Comcast Lawsuit Claims new Washington State tax is Illegal

OLYMPIA, WA – Comcast is suing to block a new Washington law imposing sales tax on advertising services, imperiling a financial linchpin lawmakers relied on to balance the state’s budget.

The cable giant contends that the statute set to take effect Oct. 1 violates federal law because it does not apply the tax to all advertising services in the same manner.

Attorneys for the corporation also assert that parts of the law are not allowed under the federal Internet Tax Freedom Act, which bars states from imposing “discriminatory taxes” on electronic commerce.

“Almost all forms of advertising conducted over the Internet are subject to the tax, while most forms of advertising conducted off the Internet are not subject to the tax,” they wrote.

If Comcast succeeds in getting the tax overturned, it could force major recalibrations in the budget.

Striking the tax on advertising services alone would reduce tax collections by roughly $475 million over the next four fiscal years, said Mikhail Carpenter, a spokesperson for the state’s Department of Revenue.

The lawsuit filed in Thurston County Superior Court on Sept. 9 names the state and the Department of Revenue as main defendants.

A Comcast spokesman said the lawsuit lays out the company’s concerns and declined to comment further.

Department of Revenue officials are reviewing it with legal counsel, Carpenter said.

The fight centers on a section of Senate Bill 5814, a major expansion of business taxes passed by the Democratic majorities in the House and Senate in April and signed by Democratic Gov. Bob Ferguson in May. Republicans in both chambers opposed the bill.

This bill is counted on to raise roughly $1.1 billion in this two-year budget and $2.7 billion over four years, much of it by charging the retail sales and use tax on more services, such as digital advertising, security services and temporary staffing.

It is one of the largest pieces of a $9.4 billion package that Democrats approved in April to balance the current budget, and the next one as well.

Comcast is contesting provisions that will require sales tax be collected for ads sold by streaming services, while exempting advertising services of newspapers, radio and television broadcasting, as well as on billboards and buses. Naming rights and ads in stadiums will not be subject to the tax either.

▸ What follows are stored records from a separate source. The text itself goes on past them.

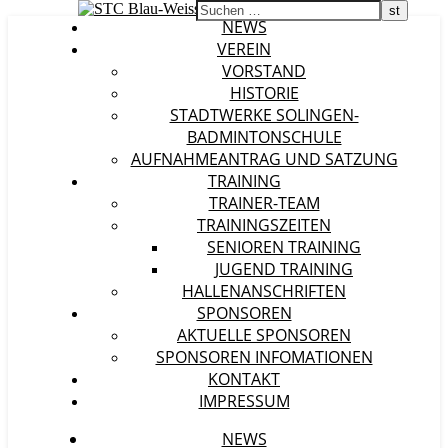
NEWS
VEREIN
VORSTAND
HISTORIE
STADTWERKE SOLINGEN-
BADMINTONSCHULE
AUFNAHMEANTRAG UND SATZUNG
TRAINING
TRAINER-TEAM
TRAININGSZEITEN
SENIOREN TRAINING
JUGEND TRAINING
HALLENANSCHRIFTEN
SPONSOREN
AKTUELLE SPONSOREN
SPONSOREN INFOMATIONEN
KONTAKT
IMPRESSUM
NEWS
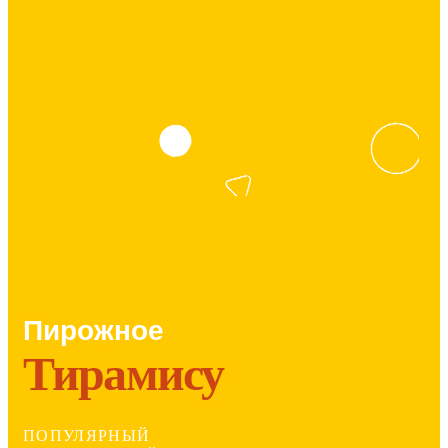
Пирожное
Тирамису
ПОПУЛЯРНЫЙ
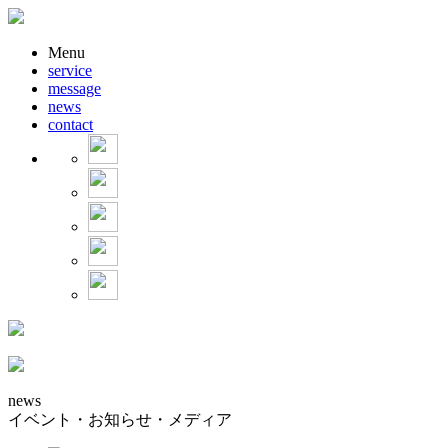
Menu
service
message
news
contact
news
イベント・お知らせ・メディア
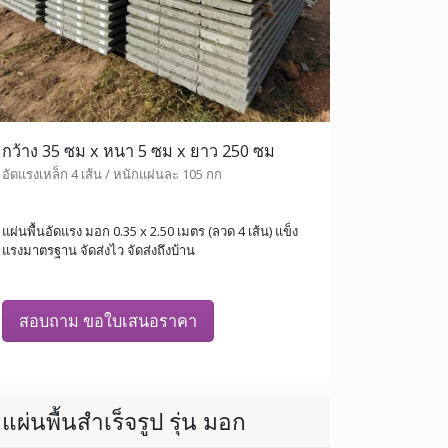
กว้าง 35 ซม x หนา 5 ซม x ยาว 250 ซม
อัดแรงเหล็ก 4 เส้น / หนักแผ่นละ 105 กก
แผ่นพื้นอัดแรง มอก 0.35 x 2.50 เมตร (ลวด 4 เส้น) แข็ง
แรงมาตรฐาน จัดส่งไว จัดส่งถึงบ้าน
สอบถาม ขอใบเสนอราคา
แผ่นพื้นสำเร็จรูป รุ่น มอก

This would mean, for example, a Seattle television station won’t charge sales tax on ads sold to a local business, but a streaming service like Netflix must charge sales tax if it sells an ad to the same business.

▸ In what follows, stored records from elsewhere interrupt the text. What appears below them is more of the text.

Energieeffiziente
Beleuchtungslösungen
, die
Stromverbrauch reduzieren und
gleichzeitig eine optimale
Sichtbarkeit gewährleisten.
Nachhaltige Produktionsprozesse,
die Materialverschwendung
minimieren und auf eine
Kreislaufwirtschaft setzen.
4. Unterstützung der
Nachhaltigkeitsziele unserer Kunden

“These excluded categories of advertising were drawn in such a way that the burden of the tax falls on Internet-based advertising, rather than non-Internet based advertising,” reads the lawsuit.

The lawsuit is not raising a new issue.

A coalition of streaming services, including Netflix, Paramount+, Peacock, and the Walt Disney Co., urged Ferguson to veto the bill, arguing the new advertising tax would lead to higher costs for customers or fewer options if services leave the market.

“Singling out one segment of the ad economy for this kind of discriminatory treatment is the wrong way to address the state’s fiscal needs and would do far more harm than good,” the Streaming Innovation Alliance told the governor in a letter.

The Department of Revenue is in the process of writing final rules for implementation of the tax law.

As part of the process, in July, it held two “listening sessions” in which business owners and operators sought clarity on what advertising services would be covered, questioned the legality of the approach, and expressed concern consumers would be negatively impacted.

The department expects to issue “interim guidance” on advertising service in the next two weeks, Carpenter said. It will provide taxpayers with instructions “they can rely on while the department continues to review issues and adopts final interpretive guidance.”

This guidance will not address the legal issues raised by the lawsuit, he said.

This story first appeared on Washington State Standard.